Une fonction de sécurité présente depuis près d’une décennie s’est évaporée des Ryzen destinés au grand public, presque sans bruit. Pour les utilisateurs concernés, la conséquence est simple : une couche de protection mémoire jusque-là incluse n’est plus disponible hors gamme professionnelle.
Ryzen AMD : la fin discrète du TSME sur le segment grand public
Une enquête d’Ars Technica a mis en lumière la disparition de Transparent Secure Memory Encryption, ou TSME, sur les processeurs Ryzen orientés grand public.

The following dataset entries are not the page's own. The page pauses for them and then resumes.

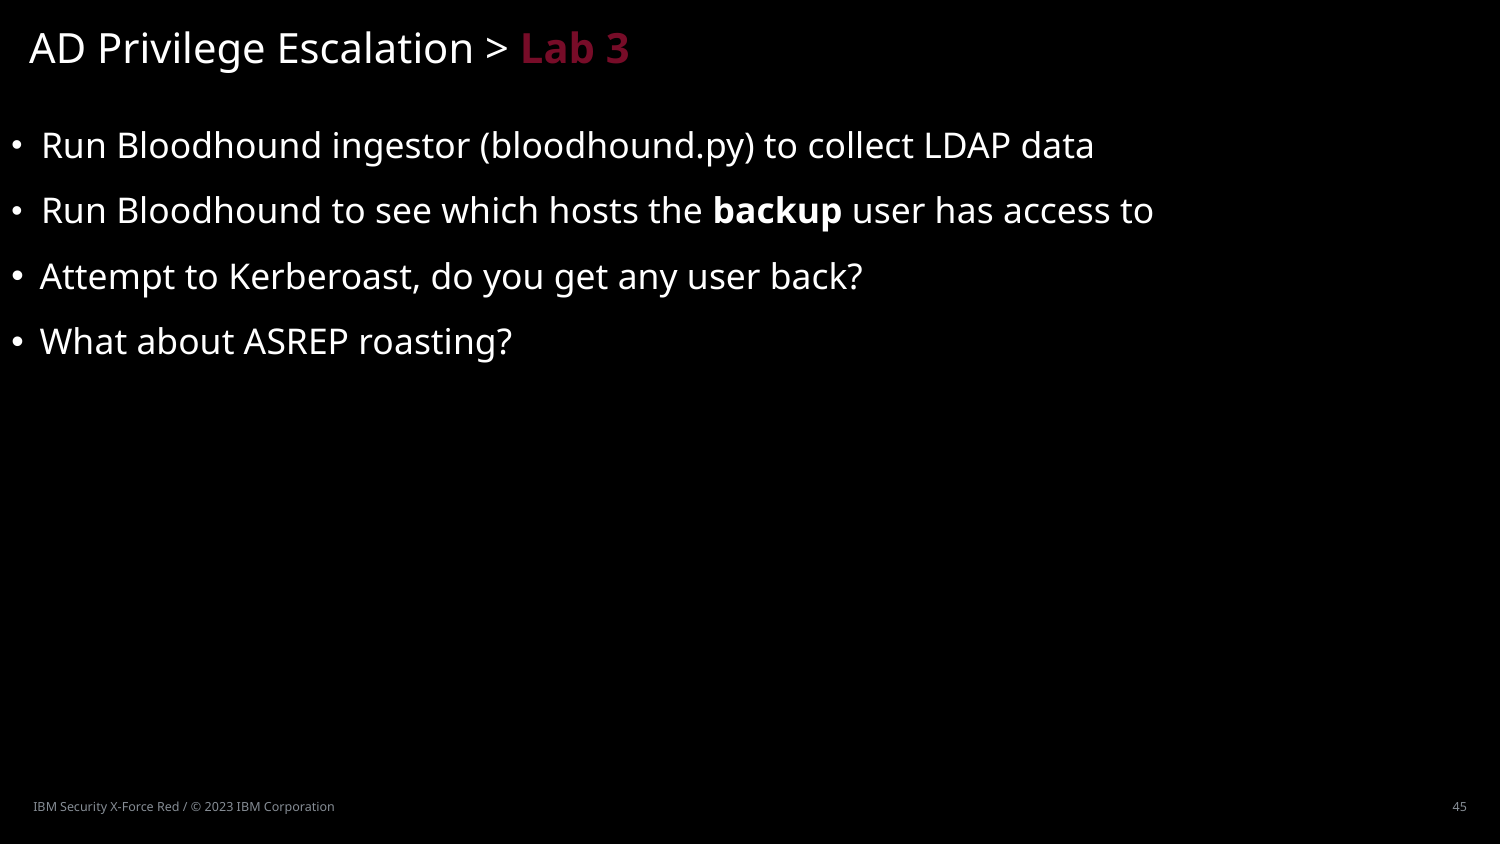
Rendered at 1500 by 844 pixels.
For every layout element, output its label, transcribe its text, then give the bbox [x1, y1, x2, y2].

title AD Privilege Escalation > Lab 3 [29, 27, 1370, 76]
footer IBM Security X-Force Red / © 2023 IBM Corporation [33, 793, 716, 821]
slide_number 45 [1369, 793, 1467, 821]
list Run Bloodhound ingestor (bloodhound.py) to collect LDAP data Run Bloodhound to see which hosts the backup user has access to Attempt to Kerberoast, do you get any user back? What about ASREP roasting? [11, 123, 1419, 660]
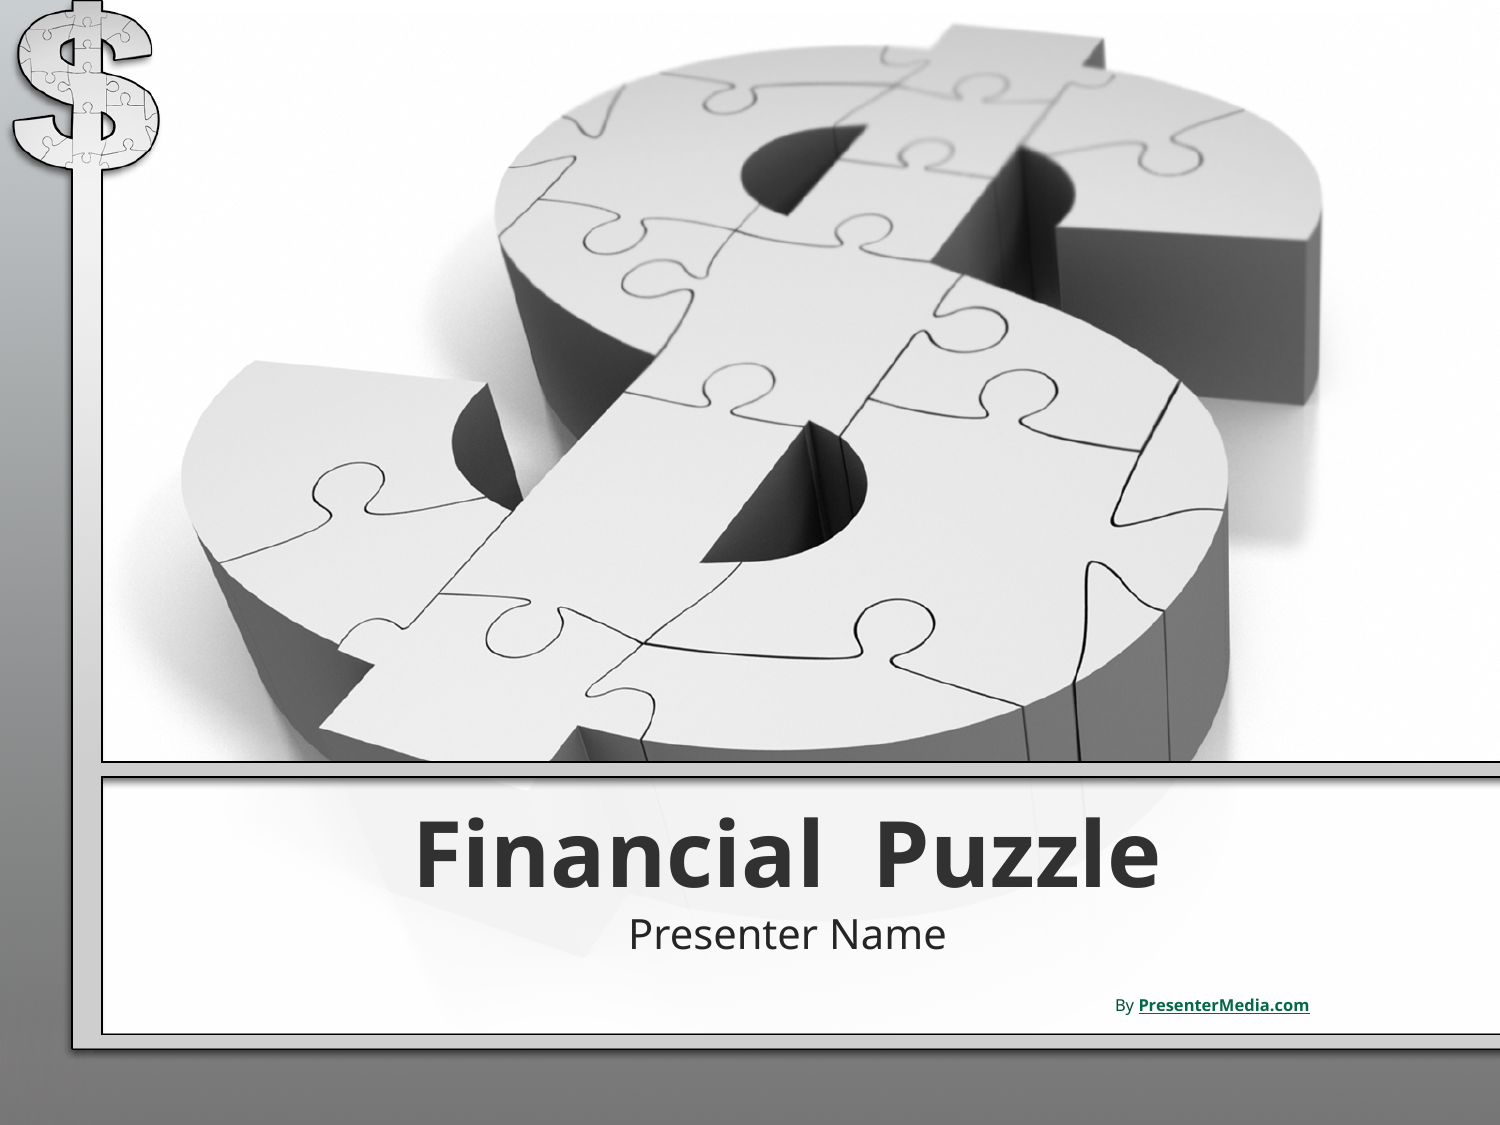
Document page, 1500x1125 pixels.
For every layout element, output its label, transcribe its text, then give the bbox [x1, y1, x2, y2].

text_box By PresenterMedia.com [1099, 987, 1488, 1025]
title Financial Puzzle [75, 771, 1500, 900]
picture [0, 0, 1500, 1125]
subtitle Presenter Name [75, 900, 1500, 1032]
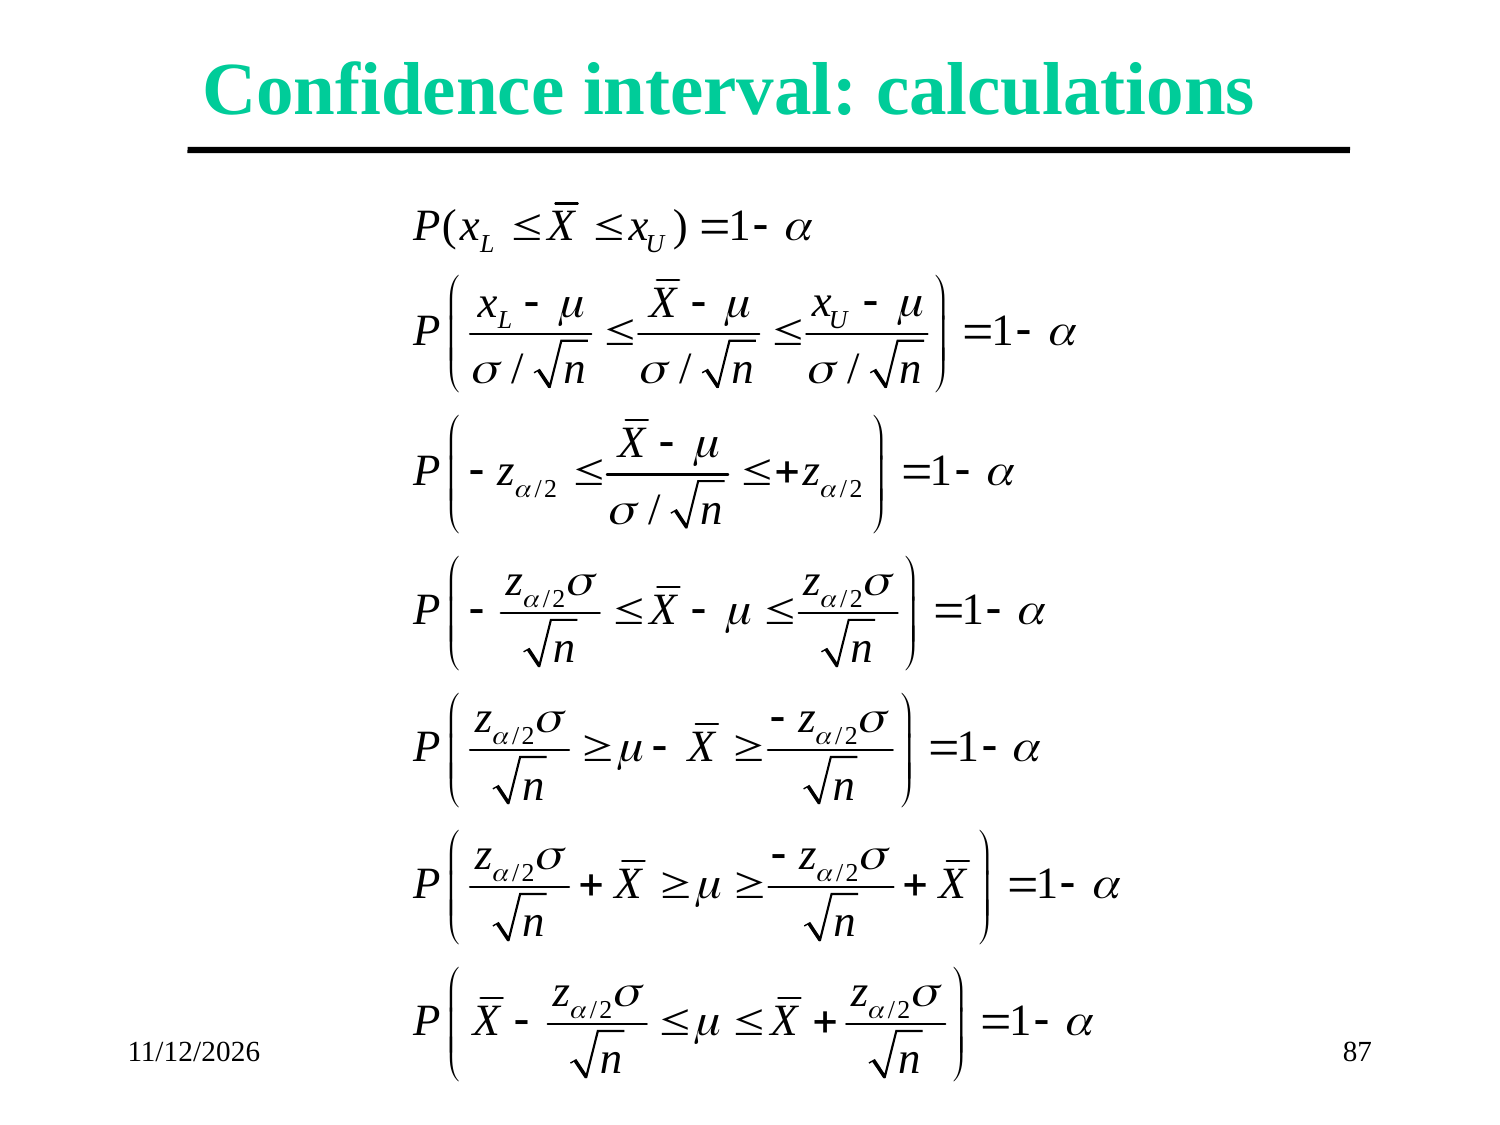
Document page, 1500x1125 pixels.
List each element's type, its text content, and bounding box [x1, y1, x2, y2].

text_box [404, 191, 1133, 1091]
text_box Confidence interval: calculations [75, 0, 1500, 179]
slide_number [112, 1024, 426, 1101]
slide_number 87 [1074, 1024, 1388, 1101]
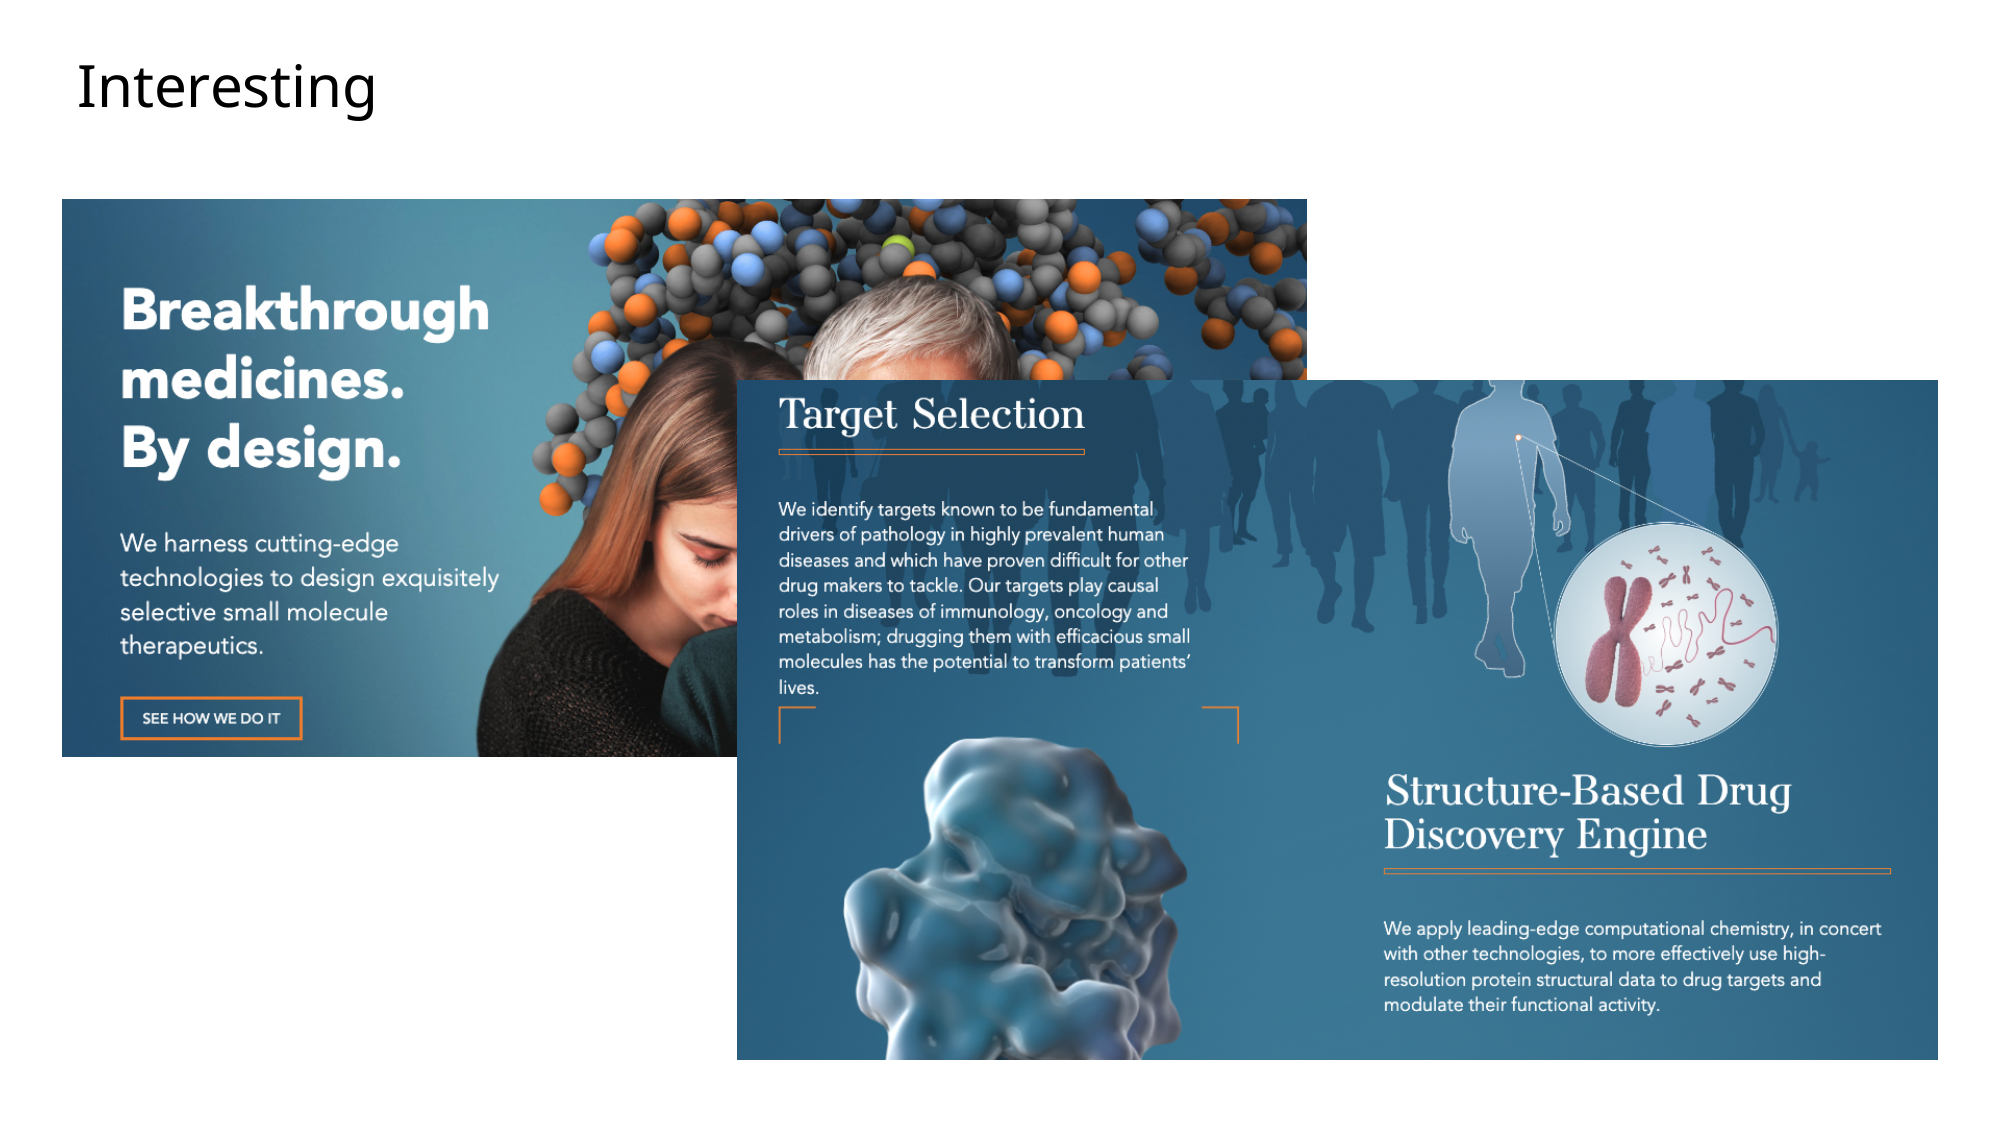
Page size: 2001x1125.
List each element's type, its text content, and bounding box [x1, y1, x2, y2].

title Interesting [62, 50, 1938, 200]
picture [62, 199, 1938, 1060]
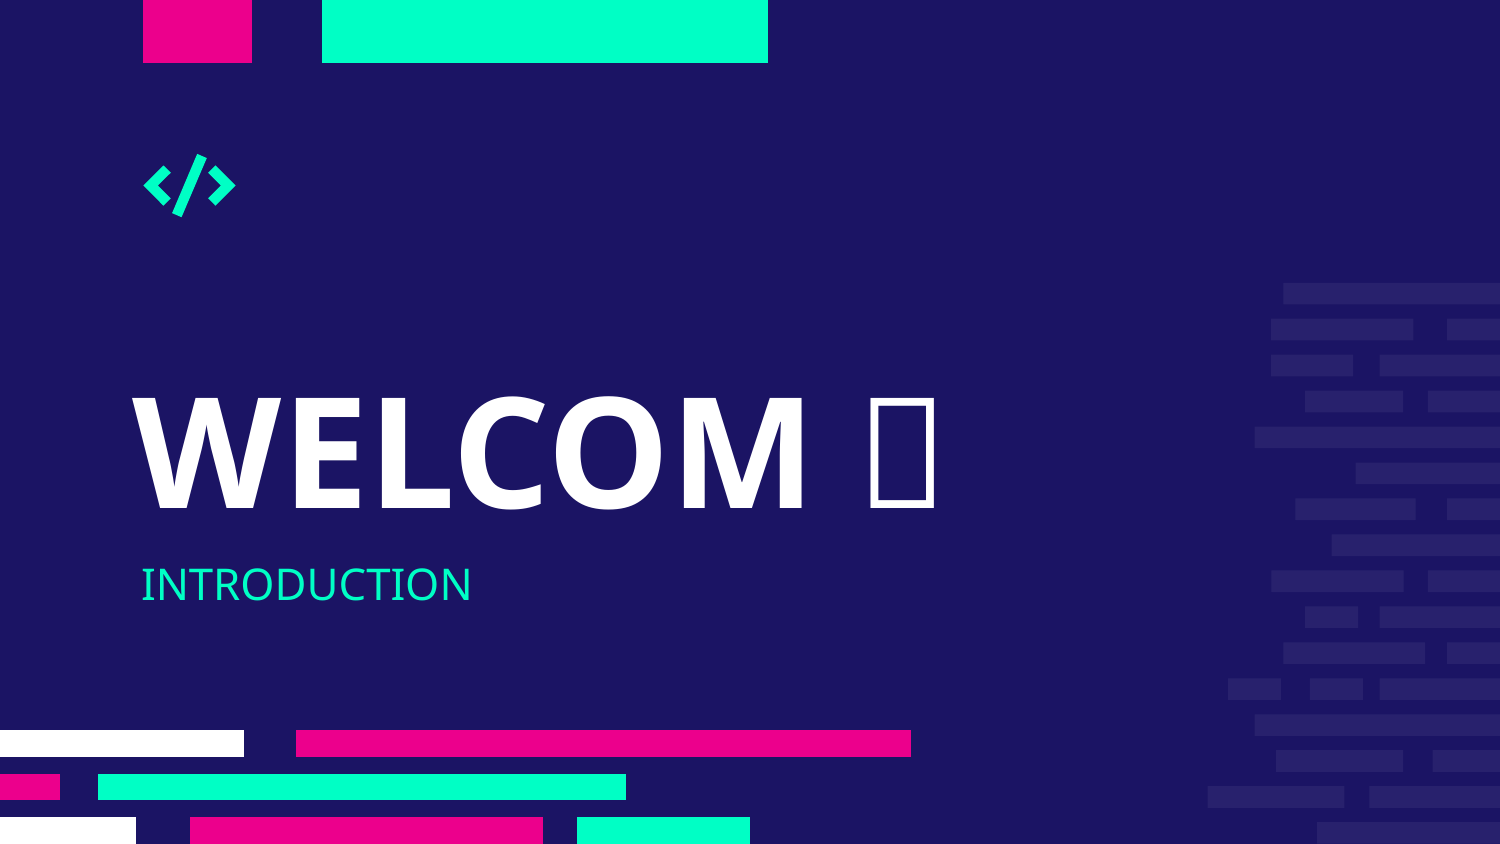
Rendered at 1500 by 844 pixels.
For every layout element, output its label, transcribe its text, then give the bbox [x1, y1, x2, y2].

subtitle INTRODUCTION [126, 557, 1500, 688]
title WELCOM  [117, 224, 1500, 538]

Cette fonction sert à chiffrer le contenu de la mémoire système afin de limiter certains vecteurs d’attaque physiques visant des données stockées en RAM sans protection.
AMD avait introduit le TSME il y a environ dix ans et l’avait déployé sur l’ensemble de ses familles de processeurs, des Ryzen classiques aux Ryzen Pro, en passant par Threadripper et EPYC. Le point de départ de cette découverte est un test mené sur un Ryzen 7 9700X basé sur l’IP Zen 5, où la prise en charge de la fonction s’est révélée absente.
Une suppression difficile à repérer, mais visible sous Linux
Sur Windows, l’absence de la fonction est particulièrement difficile à constater. En environnement Linux, en revanche, une vérification de la sécurité du firmware a montré la disparition de l’indicateur lié à la RAM chiffrée, alors même que le TSME avait été activé auparavant dans le BIOS.
D’après les éléments relevés, la suppression remonte à AGESA 1.2.7.0 et se poursuit dans les versions suivantes du firmware AGESA. AMD a fini par répondre, en expliquant que « TSME is a security feature only applied to PRO CPUs as part of AMD PRO Technologies ».
Firmware ou désactivation au niveau du silicium ?
Le point reste flou. À ce stade, rien n’indique clairement si AGESA se contente de désactiver la fonction côté firmware, ou si les nouvelles puces arrivent avec un TSME neutralisé directement au niveau du silicium. AMD n’a pas apporté de précisions supplémentaires sur ce point.
Le plus notable est ailleurs : cette capacité n’avait jamais été particulièrement mise en avant auprès des particuliers, mais elle existait bel et bien. Sa disparition crée désormais une séparation plus nette entre les Ryzen standard et les modèles AMD PRO, où cette brique de sécurité est désormais réservée.
Ce choix illustre une segmentation plus stricte des gammes AMD. Pour la majorité des joueurs ou des utilisateurs desktop, l’impact restera probablement invisible au quotidien. En revanche, pour certains postes sensibles, laboratoires, environnements professionnels ou machines manipulant localement des données critiques, la présence ou non d’un chiffrement mémoire matériel peut redevenir un critère d’achat concret.
Cette logique de segmentation rappelle aussi que certaines gammes Ryzen sont volontairement différenciées par leurs fonctions avancées, comme on l’a déjà vu avec les choix d’limitations applicables aux modèles grand public lorsque AMD réserve une capacité technique précise à une version particulière du processeur.